AI-powered internet censorship
Russia’s internet watchdog wants to use artificial intelligence to block access to restricted information on the Russian internet. AI should help the agency block unwanted content three times faster — within an hour of publication — and strike down content more accurately, the authorities say.
Russia’s Roskomnadzor communications regulator plans to start using AI this year to create and maintain a register of blocked sites, according to documents seen by Kommersant.The agency already uses its own information system to seek out and block access to online content that is prohibited in Russia.

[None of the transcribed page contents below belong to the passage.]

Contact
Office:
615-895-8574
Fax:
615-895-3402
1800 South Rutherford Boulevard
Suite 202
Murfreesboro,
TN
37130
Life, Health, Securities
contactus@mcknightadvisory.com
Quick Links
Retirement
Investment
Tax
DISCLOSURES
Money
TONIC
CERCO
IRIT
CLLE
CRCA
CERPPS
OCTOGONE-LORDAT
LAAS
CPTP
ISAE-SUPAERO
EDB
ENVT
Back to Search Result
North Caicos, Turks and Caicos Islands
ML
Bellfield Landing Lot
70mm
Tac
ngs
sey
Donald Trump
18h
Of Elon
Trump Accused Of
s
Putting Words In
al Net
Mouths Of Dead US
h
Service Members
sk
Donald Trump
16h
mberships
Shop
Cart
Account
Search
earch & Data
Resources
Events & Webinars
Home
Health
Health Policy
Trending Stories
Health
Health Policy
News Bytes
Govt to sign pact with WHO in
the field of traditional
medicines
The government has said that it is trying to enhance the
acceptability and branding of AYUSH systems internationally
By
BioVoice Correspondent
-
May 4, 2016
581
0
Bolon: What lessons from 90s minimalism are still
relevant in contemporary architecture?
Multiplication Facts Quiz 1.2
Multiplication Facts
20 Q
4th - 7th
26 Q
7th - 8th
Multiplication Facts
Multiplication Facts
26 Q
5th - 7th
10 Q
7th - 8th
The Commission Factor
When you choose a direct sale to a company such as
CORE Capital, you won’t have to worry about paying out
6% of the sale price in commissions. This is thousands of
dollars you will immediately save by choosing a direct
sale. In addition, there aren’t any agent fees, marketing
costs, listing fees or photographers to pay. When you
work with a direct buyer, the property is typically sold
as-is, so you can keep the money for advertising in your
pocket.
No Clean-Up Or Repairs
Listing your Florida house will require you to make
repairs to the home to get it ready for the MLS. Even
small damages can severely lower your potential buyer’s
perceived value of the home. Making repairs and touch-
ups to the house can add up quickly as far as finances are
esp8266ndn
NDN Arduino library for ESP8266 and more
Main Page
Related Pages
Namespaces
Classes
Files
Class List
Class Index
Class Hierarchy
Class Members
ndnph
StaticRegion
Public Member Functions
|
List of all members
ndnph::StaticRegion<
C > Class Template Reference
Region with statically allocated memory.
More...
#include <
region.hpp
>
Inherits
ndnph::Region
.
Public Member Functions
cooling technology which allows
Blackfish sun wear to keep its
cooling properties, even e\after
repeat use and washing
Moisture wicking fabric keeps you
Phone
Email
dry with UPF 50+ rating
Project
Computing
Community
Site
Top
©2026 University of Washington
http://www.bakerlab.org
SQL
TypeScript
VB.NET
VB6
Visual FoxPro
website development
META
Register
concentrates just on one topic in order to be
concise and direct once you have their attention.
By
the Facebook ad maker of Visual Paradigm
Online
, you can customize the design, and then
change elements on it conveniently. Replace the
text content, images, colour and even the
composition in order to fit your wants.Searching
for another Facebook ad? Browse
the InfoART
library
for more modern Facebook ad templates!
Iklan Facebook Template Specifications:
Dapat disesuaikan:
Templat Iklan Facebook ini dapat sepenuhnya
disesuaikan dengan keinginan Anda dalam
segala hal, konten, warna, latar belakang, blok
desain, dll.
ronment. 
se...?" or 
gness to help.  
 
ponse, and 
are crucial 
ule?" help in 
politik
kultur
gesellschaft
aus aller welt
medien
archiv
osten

Tender documents issued by Roskomnadzor imply that in addition to tracking prohibited content, it has the ability to classify it according to its character (based on a neutral, negative or positive opinion of the author) and also to find copies and duplications of banned material and sites.In 2023 the system typically took three hours to identify unlawful content from the moment it was published. This year, the aim is to reduce that to two hours using AI and by the end of 2026 the average deletion time should be down to just 60 minutes. The agency is also targeting a drop in the error rate from 20% to 10%. AI should enable Roskomnadzor to block content both faster and more thoroughly, since it makes it possible to “identify complex contextual connections between text fragments, finding hidden patterns and associations,” the agency said in the documents obtained by Kommersant.The agency’s site-blocking operations are already partially automated. In March, it stopped updating a public register of forbidden sites, because Roskomnadzor no longer needs to notify telecom operators of what sites to block. Previously, operators were responsible for blocking content but now the agency can do it directly thanks to technological and equipment upgrades.Why the world should care
The first thing that comes to mind when hearing about plans to use AI to censor the internet is that this is a blatant waste of taxpayers’ money on technology that the authorities cannot begin to understand. But in recent years the internet watchdog has sharpened its teeth. In 2018, Roskomnadzor’s failed attempt to block Telegram prompted ridicule and amusement across the internet. Since then, though, a new management team has begun to introduce more effective means of blocking sites, achieving results in some areas comparable to the Great Firewall of China.